Old Man Warner snorted. "Pack of crazy fools," he said. "Listening to the young folks, nothing's good enough for them. Next thing you know, they'll be wanting to go back to living in caves, nobody work any more, live that way for a while. Used to be a saying about 'Lottery in June, corn be heavy soon.' First thing you know, we'd all be eating stewed chickweed and acorns. There's always been a lottery," he added petulantly. "Bad enough to see young Joe Summers up there joking with everybody."

"Some places have already quit lotteries." Mrs. Adams said.

"Nothing but trouble in that," Old Man Warner said stoutly. "Pack of young fools."

"Martin." And Bobby Martin watched his father go forward. "Overdyke.... Percy."

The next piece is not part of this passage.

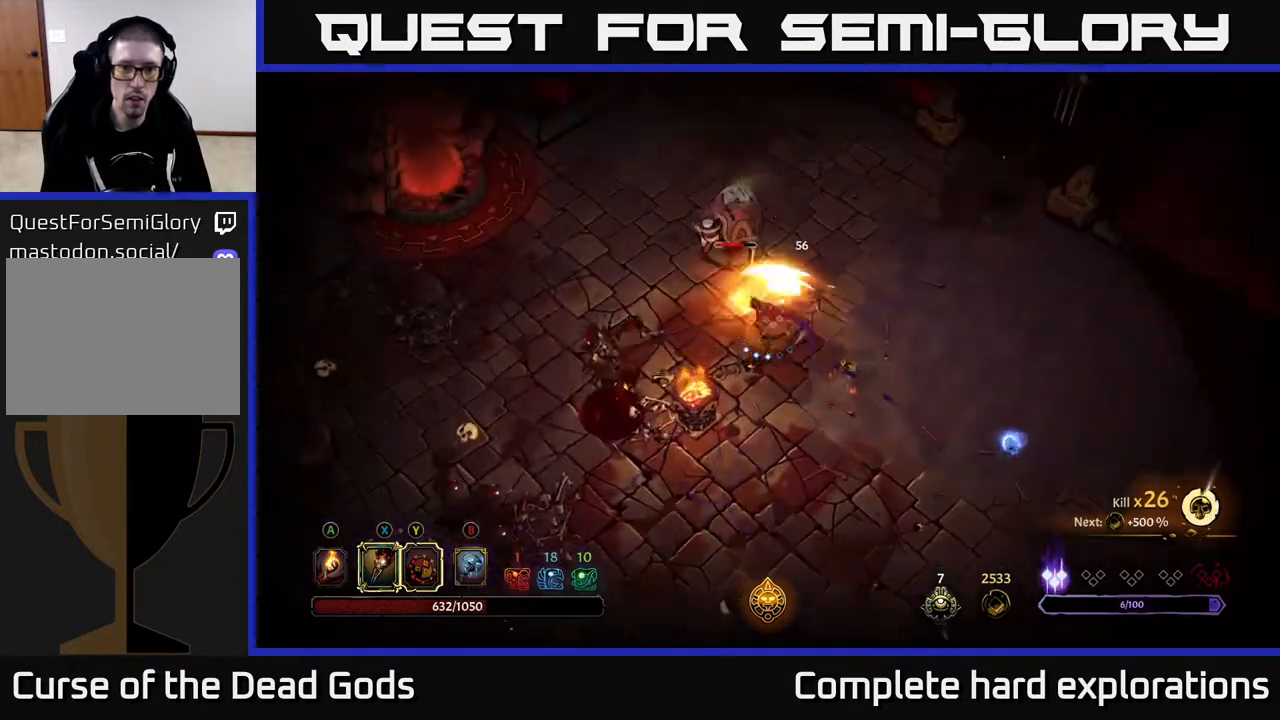
{"buttons": ["X"], "left_stick": "up", "right_stick": "center", "events": [[50, "X", "down"], [150, "X", "up"], [283, "X", "down"], [383, "X", "up"], [417, "left_stick", "up"], [500, "X", "down"]]}
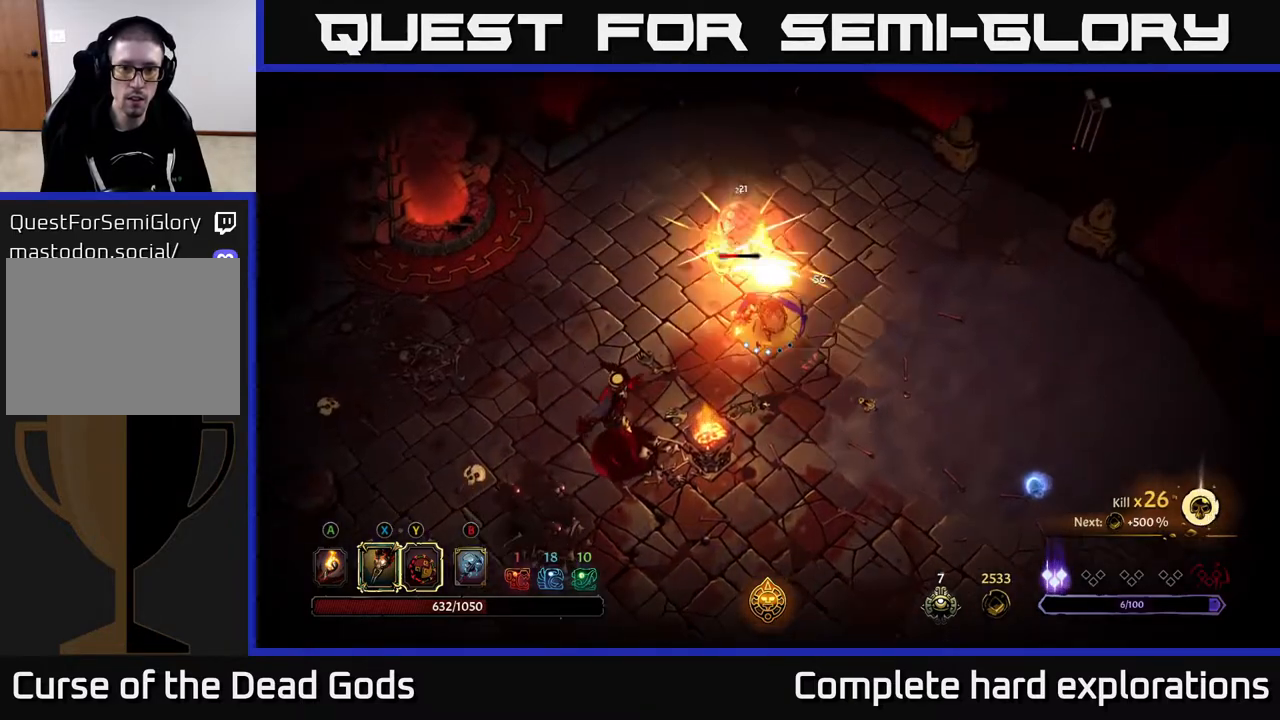
{"buttons": ["X"], "left_stick": "up", "right_stick": "center", "events": [[117, "X", "up"], [217, "X", "down"], [350, "X", "up"], [433, "X", "down"]]}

"I wish they'd hurry," Mrs. Dunbar said to her older son. "I wish they'd hurry."

"They're almost through," her son said.

"You get ready to run tell Dad," Mrs. Dunbar said.

Mr. Summers called his own name and then stepped forward precisely and selected a slip from the box. Then he called, "Warner."

"Seventy-seventh year I been in the lottery," Old Man Warner said as he went through the crowd. "Seventy-seventh time."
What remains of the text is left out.